■ **Data extracts**
::::::::

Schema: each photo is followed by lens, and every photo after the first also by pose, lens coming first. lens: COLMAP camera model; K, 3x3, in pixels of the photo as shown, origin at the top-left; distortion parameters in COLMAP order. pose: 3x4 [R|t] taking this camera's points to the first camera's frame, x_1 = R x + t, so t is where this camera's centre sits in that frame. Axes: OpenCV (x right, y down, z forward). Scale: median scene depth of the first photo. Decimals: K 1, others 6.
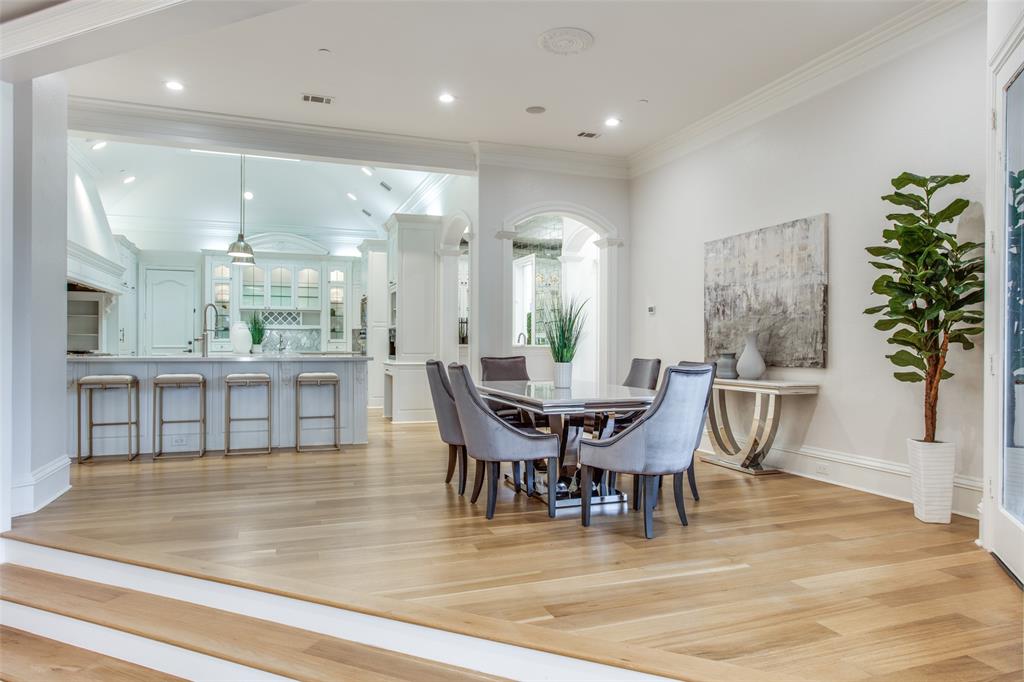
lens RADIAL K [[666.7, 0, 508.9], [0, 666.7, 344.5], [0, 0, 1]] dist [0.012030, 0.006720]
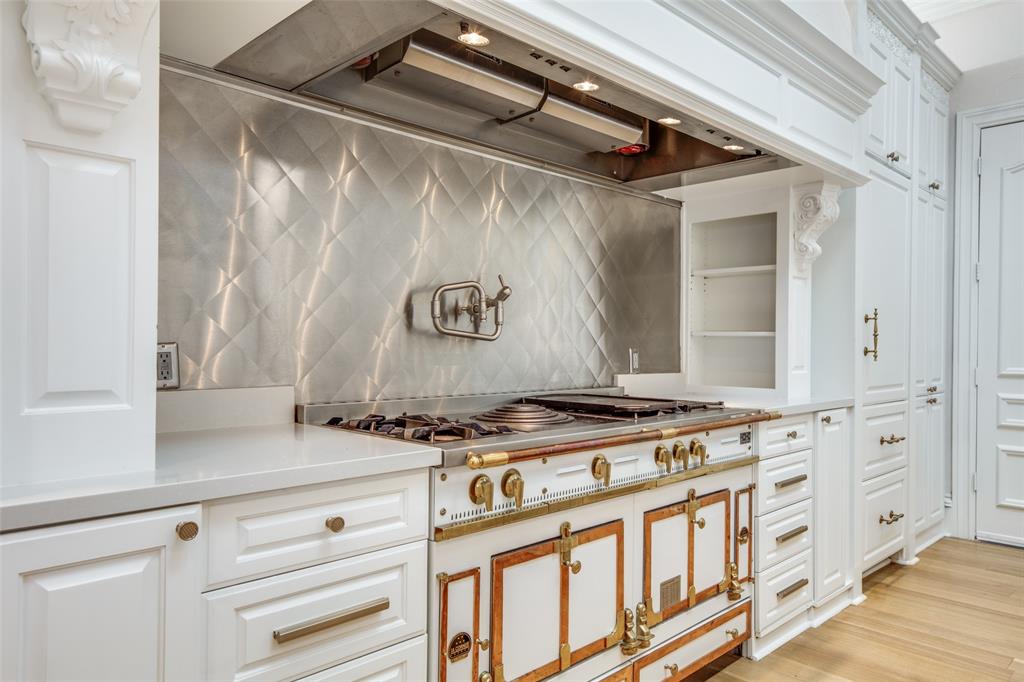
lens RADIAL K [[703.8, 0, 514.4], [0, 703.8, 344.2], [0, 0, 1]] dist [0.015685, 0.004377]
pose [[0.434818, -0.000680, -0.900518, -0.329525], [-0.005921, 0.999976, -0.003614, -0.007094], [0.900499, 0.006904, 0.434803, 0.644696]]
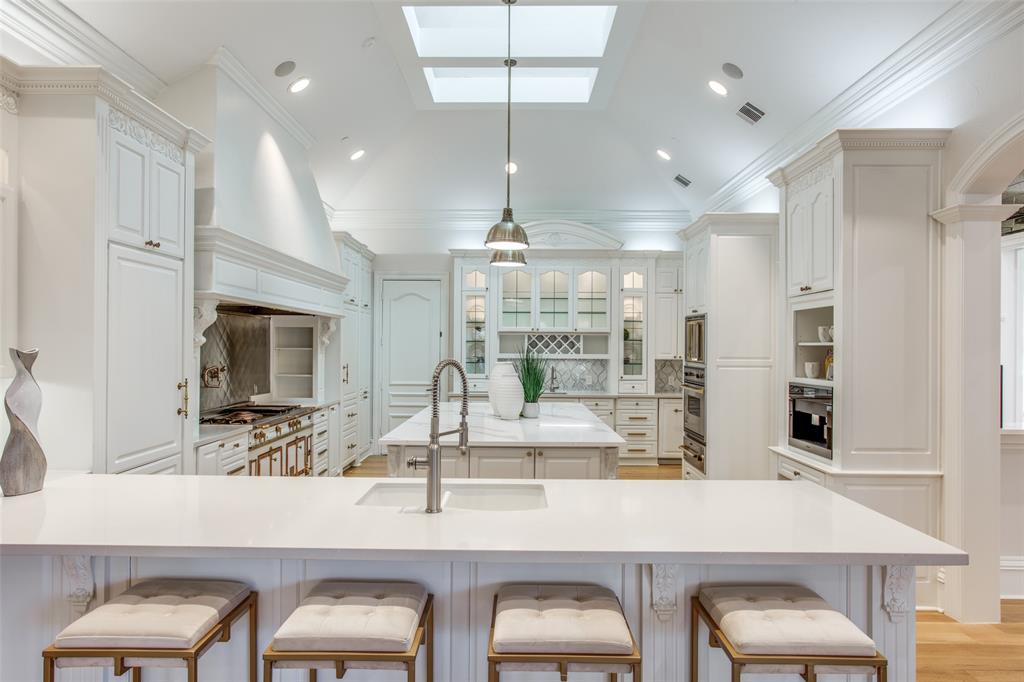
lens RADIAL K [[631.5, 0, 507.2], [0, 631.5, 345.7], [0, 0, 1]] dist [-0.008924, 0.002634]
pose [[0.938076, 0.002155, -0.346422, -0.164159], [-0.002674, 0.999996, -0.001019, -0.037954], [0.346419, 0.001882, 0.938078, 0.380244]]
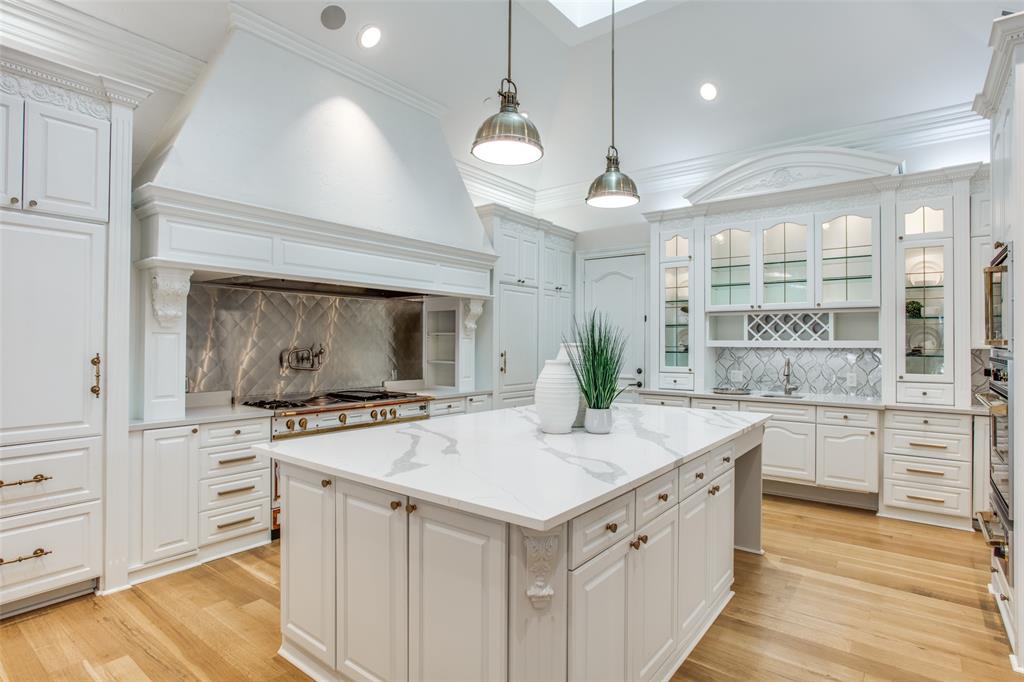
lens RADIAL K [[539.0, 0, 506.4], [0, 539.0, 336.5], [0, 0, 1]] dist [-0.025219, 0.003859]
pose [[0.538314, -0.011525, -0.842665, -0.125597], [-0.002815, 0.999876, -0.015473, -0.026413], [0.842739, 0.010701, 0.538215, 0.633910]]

::::::::

■ **What to produce**
Please transcribe every record above exactly as written, leaving out the pictures.

■ **Answer area**
Schema: each photo is followed by lens, and every photo after the first also by pose, lens coming first. lens: COLMAP camera model; K, 3x3, in pixels of the photo as shown, origin at the top-left; distortion parameters in COLMAP order. pose: 3x4 [R|t] taking this camera's points to the first camera's frame, x_1 = R x + t, so t is where this camera's centre sits in that frame. Axes: OpenCV (x right, y down, z forward). Scale: median scene depth of the first photo. Decimals: K 1, others 6.
lens RADIAL K [[666.7, 0, 508.9], [0, 666.7, 344.5], [0, 0, 1]] dist [0.012030, 0.006720]
lens RADIAL K [[703.8, 0, 514.4], [0, 703.8, 344.2], [0, 0, 1]] dist [0.015685, 0.004377]
pose [[0.434818, -0.000680, -0.900518, -0.329525], [-0.005921, 0.999976, -0.003614, -0.007094], [0.900499, 0.006904, 0.434803, 0.644696]]
lens RADIAL K [[631.5, 0, 507.2], [0, 631.5, 345.7], [0, 0, 1]] dist [-0.008924, 0.002634]
pose [[0.938076, 0.002155, -0.346422, -0.164159], [-0.002674, 0.999996, -0.001019, -0.037954], [0.346419, 0.001882, 0.938078, 0.380244]]
lens RADIAL K [[539.0, 0, 506.4], [0, 539.0, 336.5], [0, 0, 1]] dist [-0.025219, 0.003859]
pose [[0.538314, -0.011525, -0.842665, -0.125597], [-0.002815, 0.999876, -0.015473, -0.026413], [0.842739, 0.010701, 0.538215, 0.633910]]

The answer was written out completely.